I quickly took off in the direction of the parking lot and pointed the car in the direction of Charbucks. As a drove past the fire truck heading back toward my building I started thinking how totally strange my neighbors are, and how much I miss my mom in Kansas City, and how fucking early in the morning it was, and how TIRED I was, that I had the worst PMS in decades, and how HOT and HUMID it always is in Washington, DC during the summer, and how I've gained 10 pounds in the last 10 weeks. You know, thoughts like these just fuel one another, don't they?
"Every choice has its price."
It was just about then that the speed trap flashed and took a picture of the car racing in front of me. "THANK GOD THAT WASN'T ME!" I said out loud as a I push my foot on the brake. It wasn't long before a bit of gratitude began sifting in....
The building wasn't on fire, business was < strong >really picking up – I have air conditioning in the car – I'm healthy** – I have people who love me – the $20 a day cat sitter probably goes through my underwear too – I'm just as nuts as my neighbors are*** – it's a beautiful day ~ all in spite of it being 7:freaking:08 on a Saturday morning!
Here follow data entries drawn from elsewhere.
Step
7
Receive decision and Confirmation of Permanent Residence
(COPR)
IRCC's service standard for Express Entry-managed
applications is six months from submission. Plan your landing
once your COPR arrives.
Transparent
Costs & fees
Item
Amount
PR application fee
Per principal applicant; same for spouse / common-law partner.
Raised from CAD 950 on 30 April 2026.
By the time I had a caramel latte and a blueberry muffin in hand, my morning meditation was complete and it was a brand new day.
OMmmm!
*Names have been changed to protect innocent blog bystanders.
**Despite my positive thinking, I was unsuccessful in rationalizing away a bad bout of PMS... there is simply NO SILVER LINING to be found in it, nor will any amount of meditation or positive thinking alleviate it. ;-)
***Well, not quite, but almost.
Posted by vincent at June 25, 2005 08:55 AM
I too have a crazy person living on the first floor of my...head. Can't seem to break the lease.
Posted by: Mark at June 25, 2005 09:30 AM
Yes, we all have a gremlin or two on the first floor... or perhaps the basement. I think it's rather unfair we can't collect rent from them, don't you?
;-)
Posted by: Susan at June 25, 2005 10:08 AM
Now if I could only evict the bats in my belfry...
Posted by: dan at June 25, 2005 10:35 PM
Excellent story Susan! As usual. I am very lucky as I live on a very small island. But solitude does tend to attract it's own eccentrics. I think that no matter where one lives there will be "crazy people". But if we all look back on our own lives I am sure that we can come up with memories of when we all acted a bit "crazy" and other people must have wondered about our sanity. Myself, I can think of quite a few times, maybe too many! Thanks for sharing your very interesting and exciting early Saturday morning!!